Wauw... what is up with Kinsey. He looked like a star! Does he really have the talent to become a starter in this league?


----------



## bbasok (Oct 30, 2005)

lol 3 rookies and Hakim(soph.) started last night


----------



## Zuca (Dec 4, 2003)

Kapitalistsvin said:


> Wauw... what is up with Kinsey. He looked like a star! Does he really have the talent to become a starter in this league?


I'm also shocked with Kinsey actual performances! Seems that he is the new Grizzlies "Kobestopper"!


----------



## GNG (Aug 17, 2002)

If anything else, Kinsey's got some moxie, something this team has really never had.
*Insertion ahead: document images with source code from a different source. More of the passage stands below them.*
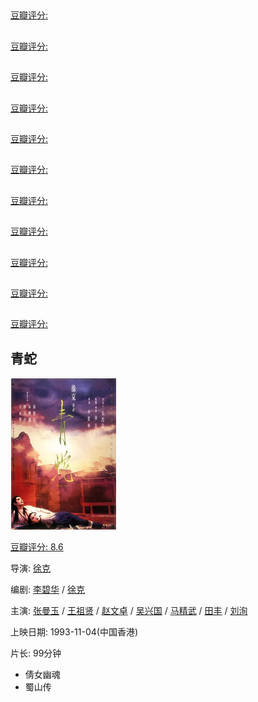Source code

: ## 

[豆瓣评分: ]()

## 

[豆瓣评分: ]()

## 

[豆瓣评分: ]()

## 

[豆瓣评分: ]()

## 

[豆瓣评分: ]()

## 

[豆瓣评分: ]()

## 

[豆瓣评分: ]()

## 

[豆瓣评分: ]()

## 

[豆瓣评分: ]()

## 

[豆瓣评分: ]()

## 

[豆瓣评分: ]()

## 青蛇

![image-20240512102241005](./xianxia/image-20240512102241005.png)

[豆瓣评分: 8.6](https://movie.douban.com/subject/1303394/)

导演: [徐克](https://movie.douban.com/celebrity/1007152/)

编剧: [李碧华](https://movie.douban.com/celebrity/1275229/) / [徐克](https://movie.douban.com/celebrity/1007152/)

主演: [张曼玉](https://movie.douban.com/celebrity/1274231/) / [王祖贤](https://movie.douban.com/celebrity/1166896/) / [赵文卓](https://movie.douban.com/celebrity/1000526/) / [吴兴国](https://movie.douban.com/celebrity/1301324/) / [马精武](https://movie.douban.com/celebrity/1313092/) / [田丰](https://movie.douban.com/celebrity/1019621/) / [刘洵](https://movie.douban.com/celebrity/1274304/)

上映日期: 1993-11-04(中国香港)

片长: 99分钟



- 倩女幽魂
- 蜀山传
Whether he's a starter in the future or not - I really did underestimate him.


----------



## Bartholomew Hunt (Mar 4, 2003)

Nice to see.. I'd be excited about next season too if I were a Grizzlies fan.


----------



## Kapitalistsvin (Mar 30, 2006)

Wauw... both Harrington and Kinsey keep impressing me. I can't wait till draftday and finally another Grizz season.


----------



## RoddneyThaRippa (Jun 28, 2003)

Kinsey is really nice. I wish the season was longer so I could see more of him.


----------



## hroz (Mar 4, 2006)

Yeah Rudy will be a talent you guys are lucky.

But Battier was needed.


----------



## Zuca (Dec 4, 2003)

Kinsey "Grizzlies Kobe Stopper" for ROY!


----------



## OneBadLT123 (Oct 4, 2005)

Rudy Gay reminds of of a Toronto Tmac right now. Just give they guy time...


----------